TASKS AND EXERCISES
a – In the text on the Halle-Sorau-Guben Railway Company, condense the paragraph beginning "The company was founded by Bethel Henry Strousberg" into a bulleted list that keeps its main facts.
b – From the railway company text, write out the passage between "Former German railway" and "30 June 1872.", inclusive.

= Halle-Sorau-Guben Railway Company =

Former German railway company

The Halle-Sorau-Guben Railway Company (Halle-Sorau-Gubener Eisenbahn-Gesellschaft (HSGE) was a private German railway company, which was founded in 1868 in Berlin. From 1872, its headquarters were in Halle an der Saale.

== History ==

The company was founded by Bethel Henry Strousberg. In the following years it built a network of railway lines in the former Prussian provinces of Brandenburg and Saxony. The first 38 km section from Guben to Cottbus was opened on 1 September 1871. It was extended by 79 km on 1 December 1871 to the west via Calau, Finsterwalde and Dobrilugk to Falkenberg/Elster. The following year saw the completion of additional main lines with a total length of 270 km. It was possible to run to the west from Falkenberg via Torgau to Eilenburg (46 km) from 1 May 1872 and a further 51 km via Delitzsch to Halle an der Saale from 30 June 1872.

RECORDS
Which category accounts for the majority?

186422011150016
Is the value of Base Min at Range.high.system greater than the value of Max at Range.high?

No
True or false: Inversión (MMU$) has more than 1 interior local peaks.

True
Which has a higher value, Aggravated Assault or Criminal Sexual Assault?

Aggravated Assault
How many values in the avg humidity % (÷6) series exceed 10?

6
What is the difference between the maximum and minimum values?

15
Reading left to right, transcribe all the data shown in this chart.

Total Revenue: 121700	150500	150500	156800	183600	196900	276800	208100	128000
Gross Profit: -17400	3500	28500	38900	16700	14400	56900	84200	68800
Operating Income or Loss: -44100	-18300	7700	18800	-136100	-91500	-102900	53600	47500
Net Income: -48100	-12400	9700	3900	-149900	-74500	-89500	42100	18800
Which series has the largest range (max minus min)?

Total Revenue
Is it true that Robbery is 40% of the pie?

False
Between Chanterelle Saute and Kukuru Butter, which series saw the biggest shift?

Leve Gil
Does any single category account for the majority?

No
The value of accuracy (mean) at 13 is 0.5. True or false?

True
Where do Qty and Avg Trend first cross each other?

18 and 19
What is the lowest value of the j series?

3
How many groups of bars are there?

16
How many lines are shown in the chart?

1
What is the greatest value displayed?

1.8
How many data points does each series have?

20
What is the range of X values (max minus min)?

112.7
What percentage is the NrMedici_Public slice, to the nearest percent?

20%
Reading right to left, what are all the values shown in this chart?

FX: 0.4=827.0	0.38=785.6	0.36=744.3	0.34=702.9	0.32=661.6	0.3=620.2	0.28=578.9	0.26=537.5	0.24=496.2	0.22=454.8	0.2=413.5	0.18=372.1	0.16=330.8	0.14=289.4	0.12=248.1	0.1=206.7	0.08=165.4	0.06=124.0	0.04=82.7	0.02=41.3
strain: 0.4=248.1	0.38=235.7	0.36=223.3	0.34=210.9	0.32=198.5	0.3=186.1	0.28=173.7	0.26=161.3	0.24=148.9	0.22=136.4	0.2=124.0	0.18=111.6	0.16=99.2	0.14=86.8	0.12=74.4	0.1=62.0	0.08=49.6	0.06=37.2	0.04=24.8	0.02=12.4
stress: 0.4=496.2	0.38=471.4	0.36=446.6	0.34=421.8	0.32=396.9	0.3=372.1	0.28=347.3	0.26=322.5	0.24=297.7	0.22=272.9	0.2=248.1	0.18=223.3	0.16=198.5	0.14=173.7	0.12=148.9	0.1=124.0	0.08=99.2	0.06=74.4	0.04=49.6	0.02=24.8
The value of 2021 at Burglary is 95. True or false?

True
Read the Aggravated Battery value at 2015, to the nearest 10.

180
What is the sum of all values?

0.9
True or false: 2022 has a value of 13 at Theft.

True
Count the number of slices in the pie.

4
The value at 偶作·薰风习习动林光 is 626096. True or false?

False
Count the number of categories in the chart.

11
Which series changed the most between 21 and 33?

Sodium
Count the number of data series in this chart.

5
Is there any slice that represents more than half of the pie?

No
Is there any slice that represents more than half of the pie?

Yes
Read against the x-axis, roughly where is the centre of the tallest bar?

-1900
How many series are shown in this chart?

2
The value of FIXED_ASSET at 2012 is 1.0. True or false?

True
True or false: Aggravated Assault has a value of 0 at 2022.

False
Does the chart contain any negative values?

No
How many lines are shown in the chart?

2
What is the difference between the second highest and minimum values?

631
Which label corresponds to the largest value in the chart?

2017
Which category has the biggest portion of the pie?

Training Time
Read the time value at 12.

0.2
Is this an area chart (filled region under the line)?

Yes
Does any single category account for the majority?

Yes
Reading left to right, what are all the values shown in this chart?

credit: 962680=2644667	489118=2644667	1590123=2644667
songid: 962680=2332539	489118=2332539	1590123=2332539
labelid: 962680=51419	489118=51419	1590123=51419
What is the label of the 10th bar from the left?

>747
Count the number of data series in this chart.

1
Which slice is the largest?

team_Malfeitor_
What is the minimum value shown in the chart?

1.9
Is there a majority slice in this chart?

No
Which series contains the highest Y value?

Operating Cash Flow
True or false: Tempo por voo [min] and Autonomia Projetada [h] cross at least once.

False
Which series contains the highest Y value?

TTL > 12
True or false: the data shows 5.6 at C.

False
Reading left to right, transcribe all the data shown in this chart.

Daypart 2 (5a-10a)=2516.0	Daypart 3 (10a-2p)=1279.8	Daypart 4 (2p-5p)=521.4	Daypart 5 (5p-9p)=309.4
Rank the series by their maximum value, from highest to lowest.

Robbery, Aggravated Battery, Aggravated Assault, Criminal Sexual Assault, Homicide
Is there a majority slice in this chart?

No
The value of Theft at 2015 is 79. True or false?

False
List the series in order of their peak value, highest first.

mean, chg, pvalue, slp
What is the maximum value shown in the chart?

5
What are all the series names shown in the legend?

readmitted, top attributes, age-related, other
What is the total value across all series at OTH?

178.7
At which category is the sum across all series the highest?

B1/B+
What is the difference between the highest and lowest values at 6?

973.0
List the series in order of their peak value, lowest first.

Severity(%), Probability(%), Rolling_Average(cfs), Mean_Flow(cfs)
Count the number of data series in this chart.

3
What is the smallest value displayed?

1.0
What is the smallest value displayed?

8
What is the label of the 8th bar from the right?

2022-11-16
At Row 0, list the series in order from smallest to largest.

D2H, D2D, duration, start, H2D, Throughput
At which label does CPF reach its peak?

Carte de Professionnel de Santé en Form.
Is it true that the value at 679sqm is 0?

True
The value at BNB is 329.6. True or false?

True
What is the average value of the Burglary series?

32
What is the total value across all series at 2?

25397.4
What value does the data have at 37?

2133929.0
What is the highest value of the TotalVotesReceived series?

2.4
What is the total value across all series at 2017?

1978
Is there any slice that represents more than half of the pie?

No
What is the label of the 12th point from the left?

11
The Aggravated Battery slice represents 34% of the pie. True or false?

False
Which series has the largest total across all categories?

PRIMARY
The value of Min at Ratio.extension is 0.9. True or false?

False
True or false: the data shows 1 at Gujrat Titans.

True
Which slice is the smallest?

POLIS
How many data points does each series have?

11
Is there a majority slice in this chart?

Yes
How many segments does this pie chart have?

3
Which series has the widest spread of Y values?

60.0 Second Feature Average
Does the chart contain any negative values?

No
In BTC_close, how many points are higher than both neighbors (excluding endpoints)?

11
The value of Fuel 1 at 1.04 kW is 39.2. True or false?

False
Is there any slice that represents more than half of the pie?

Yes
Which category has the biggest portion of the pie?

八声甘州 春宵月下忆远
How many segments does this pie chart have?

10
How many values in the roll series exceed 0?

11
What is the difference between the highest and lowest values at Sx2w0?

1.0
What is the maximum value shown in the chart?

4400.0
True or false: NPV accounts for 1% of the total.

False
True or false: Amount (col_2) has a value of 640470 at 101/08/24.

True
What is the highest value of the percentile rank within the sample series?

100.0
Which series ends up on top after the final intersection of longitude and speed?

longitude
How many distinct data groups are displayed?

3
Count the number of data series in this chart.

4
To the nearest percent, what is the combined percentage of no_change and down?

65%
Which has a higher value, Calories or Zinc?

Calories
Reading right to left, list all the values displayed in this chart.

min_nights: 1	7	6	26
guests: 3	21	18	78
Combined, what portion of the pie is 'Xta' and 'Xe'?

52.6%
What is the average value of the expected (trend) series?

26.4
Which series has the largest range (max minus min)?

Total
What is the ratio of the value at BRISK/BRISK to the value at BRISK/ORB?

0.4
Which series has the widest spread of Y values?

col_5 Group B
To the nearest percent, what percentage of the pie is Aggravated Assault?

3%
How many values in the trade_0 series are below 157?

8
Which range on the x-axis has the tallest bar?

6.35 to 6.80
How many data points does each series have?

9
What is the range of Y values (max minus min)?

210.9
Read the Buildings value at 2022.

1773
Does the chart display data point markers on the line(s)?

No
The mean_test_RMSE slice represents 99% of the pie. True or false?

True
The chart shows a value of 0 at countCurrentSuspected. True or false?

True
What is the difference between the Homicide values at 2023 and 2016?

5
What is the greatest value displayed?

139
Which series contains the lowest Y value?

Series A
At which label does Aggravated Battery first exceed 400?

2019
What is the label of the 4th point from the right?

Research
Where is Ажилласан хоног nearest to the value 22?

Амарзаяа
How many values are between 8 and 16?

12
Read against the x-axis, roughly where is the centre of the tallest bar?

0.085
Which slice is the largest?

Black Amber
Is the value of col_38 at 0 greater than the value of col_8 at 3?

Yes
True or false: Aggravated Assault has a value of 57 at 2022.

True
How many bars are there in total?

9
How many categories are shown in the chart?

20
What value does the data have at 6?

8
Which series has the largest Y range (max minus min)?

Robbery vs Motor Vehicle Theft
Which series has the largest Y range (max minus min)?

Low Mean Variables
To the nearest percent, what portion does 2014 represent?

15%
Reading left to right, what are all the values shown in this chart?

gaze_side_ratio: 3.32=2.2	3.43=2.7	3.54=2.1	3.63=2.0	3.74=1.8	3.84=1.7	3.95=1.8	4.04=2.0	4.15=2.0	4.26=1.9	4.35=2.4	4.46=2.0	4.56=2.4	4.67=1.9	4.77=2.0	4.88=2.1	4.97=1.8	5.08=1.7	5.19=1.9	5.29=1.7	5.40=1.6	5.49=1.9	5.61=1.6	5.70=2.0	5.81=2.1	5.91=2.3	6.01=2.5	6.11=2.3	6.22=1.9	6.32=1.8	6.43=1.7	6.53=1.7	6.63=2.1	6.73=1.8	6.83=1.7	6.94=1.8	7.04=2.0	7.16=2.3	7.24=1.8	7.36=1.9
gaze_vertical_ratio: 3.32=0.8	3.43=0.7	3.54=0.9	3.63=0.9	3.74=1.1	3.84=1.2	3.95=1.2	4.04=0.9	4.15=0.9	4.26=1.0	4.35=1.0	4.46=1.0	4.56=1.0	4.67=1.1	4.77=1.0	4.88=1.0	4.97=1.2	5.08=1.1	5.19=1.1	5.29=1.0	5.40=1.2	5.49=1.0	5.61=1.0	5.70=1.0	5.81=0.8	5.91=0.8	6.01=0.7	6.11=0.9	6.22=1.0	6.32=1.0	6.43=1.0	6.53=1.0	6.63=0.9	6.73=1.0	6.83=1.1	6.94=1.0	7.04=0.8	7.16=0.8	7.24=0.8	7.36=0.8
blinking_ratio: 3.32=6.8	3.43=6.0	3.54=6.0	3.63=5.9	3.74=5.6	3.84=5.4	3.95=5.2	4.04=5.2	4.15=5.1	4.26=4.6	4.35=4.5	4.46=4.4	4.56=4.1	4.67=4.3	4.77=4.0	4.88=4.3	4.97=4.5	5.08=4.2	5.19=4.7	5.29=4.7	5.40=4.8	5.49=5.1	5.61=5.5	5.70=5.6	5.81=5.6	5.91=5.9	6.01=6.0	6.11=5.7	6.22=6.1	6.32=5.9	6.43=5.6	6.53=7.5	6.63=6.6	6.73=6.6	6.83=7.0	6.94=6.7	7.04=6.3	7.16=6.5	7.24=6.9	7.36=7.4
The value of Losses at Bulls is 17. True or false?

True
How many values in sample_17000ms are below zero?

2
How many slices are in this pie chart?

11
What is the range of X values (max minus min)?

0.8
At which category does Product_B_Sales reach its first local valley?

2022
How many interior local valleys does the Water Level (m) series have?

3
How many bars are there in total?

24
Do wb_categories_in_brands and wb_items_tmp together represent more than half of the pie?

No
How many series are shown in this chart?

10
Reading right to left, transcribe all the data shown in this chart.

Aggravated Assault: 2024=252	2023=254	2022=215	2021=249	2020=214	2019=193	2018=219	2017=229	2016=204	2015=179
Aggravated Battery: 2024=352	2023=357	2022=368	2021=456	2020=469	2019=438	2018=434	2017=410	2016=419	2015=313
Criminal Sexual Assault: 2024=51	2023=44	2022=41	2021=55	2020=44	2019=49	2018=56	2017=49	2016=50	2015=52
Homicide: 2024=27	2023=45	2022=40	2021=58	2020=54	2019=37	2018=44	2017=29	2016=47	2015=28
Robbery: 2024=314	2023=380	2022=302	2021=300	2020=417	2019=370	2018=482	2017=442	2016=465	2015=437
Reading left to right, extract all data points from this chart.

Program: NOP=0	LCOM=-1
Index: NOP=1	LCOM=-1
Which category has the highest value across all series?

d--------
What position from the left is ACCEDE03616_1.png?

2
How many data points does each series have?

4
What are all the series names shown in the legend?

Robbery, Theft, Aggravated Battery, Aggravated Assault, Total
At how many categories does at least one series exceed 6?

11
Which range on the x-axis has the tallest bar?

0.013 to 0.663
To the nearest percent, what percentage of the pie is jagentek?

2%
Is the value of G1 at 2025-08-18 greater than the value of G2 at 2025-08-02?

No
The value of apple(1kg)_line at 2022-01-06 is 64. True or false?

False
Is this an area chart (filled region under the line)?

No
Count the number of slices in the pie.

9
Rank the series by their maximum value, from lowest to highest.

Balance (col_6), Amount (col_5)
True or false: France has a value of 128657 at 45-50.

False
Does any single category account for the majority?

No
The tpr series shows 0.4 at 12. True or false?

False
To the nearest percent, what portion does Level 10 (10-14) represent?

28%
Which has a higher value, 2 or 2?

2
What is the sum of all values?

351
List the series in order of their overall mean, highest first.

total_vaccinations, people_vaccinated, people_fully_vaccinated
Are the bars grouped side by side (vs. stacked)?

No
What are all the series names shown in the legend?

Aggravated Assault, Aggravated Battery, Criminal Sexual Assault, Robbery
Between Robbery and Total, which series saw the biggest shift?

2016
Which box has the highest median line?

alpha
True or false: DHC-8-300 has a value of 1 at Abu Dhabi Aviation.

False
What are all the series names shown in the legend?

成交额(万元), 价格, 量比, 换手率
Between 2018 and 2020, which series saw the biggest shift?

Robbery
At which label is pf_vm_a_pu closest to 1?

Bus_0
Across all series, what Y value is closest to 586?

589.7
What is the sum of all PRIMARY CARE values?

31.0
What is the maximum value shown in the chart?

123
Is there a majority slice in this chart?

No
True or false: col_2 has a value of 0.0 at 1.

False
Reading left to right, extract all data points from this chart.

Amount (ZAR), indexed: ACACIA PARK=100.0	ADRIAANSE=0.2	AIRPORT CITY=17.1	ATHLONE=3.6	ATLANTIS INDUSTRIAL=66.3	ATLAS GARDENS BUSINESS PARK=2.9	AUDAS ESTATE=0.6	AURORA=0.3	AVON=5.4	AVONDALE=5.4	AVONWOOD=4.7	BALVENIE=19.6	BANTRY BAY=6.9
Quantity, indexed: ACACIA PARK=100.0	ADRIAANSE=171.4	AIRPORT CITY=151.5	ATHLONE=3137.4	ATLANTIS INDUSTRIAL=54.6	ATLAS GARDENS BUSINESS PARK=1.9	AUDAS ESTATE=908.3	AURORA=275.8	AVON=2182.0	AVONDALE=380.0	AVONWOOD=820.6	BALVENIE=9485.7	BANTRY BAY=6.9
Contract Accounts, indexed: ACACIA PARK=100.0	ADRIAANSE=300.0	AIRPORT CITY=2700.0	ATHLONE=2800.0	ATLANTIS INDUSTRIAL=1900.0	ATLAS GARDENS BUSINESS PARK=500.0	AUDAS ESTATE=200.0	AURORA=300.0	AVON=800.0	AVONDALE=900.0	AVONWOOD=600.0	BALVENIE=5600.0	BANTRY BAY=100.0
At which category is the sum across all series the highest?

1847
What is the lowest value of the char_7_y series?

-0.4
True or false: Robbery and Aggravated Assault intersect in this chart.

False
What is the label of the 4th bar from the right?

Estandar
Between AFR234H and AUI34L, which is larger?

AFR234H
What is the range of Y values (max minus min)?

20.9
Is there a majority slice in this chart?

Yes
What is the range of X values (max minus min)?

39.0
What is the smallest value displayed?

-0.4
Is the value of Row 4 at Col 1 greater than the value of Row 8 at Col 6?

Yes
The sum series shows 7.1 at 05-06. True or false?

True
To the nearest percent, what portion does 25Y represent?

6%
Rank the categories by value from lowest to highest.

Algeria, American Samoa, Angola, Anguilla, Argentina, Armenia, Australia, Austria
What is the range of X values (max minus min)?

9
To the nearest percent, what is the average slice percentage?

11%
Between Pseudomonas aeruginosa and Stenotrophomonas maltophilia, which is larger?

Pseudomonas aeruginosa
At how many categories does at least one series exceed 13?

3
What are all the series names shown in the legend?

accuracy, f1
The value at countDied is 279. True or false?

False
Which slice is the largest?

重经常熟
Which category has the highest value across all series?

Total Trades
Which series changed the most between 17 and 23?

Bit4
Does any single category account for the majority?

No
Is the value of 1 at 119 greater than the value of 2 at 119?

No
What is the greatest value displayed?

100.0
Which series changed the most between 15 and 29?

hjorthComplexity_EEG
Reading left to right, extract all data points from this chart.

ANSWERS TO THIS EXERCISE
a –
- Founder: Bethel Henry Strousberg
- Network: railway lines in the former Prussian provinces of Brandenburg and Saxony
- 1 September 1871: first section opened, Guben to Cottbus (38 km)
- 1 December 1871: line extended 79 km west via Calau, Finsterwalde and Dobrilugk to Falkenberg/Elster
- 1872: additional main lines totaling 270 km were completed
- 1 May 1872: service began west from Falkenberg via Torgau to Eilenburg (46 km)
- 30 June 1872: service began on a further 51 km via Delitzsch to Halle an der Saale

b –
Former German railway company

The Halle-Sorau-Guben Railway Company (Halle-Sorau-Gubener Eisenbahn-Gesellschaft (HSGE) was a private German railway company, which was founded in 1868 in Berlin. From 1872, its headquarters were in Halle an der Saale.

== History ==

The company was founded by Bethel Henry Strousberg. In the following years it built a network of railway lines in the former Prussian provinces of Brandenburg and Saxony. The first 38 km section from Guben to Cottbus was opened on 1 September 1871. It was extended by 79 km on 1 December 1871 to the west via Calau, Finsterwalde and Dobrilugk to Falkenberg/Elster. The following year saw the completion of additional main lines with a total length of 270 km. It was possible to run to the west from Falkenberg via Torgau to Eilenburg (46 km) from 1 May 1872 and a further 51 km via Delitzsch to Halle an der Saale from 30 June 1872.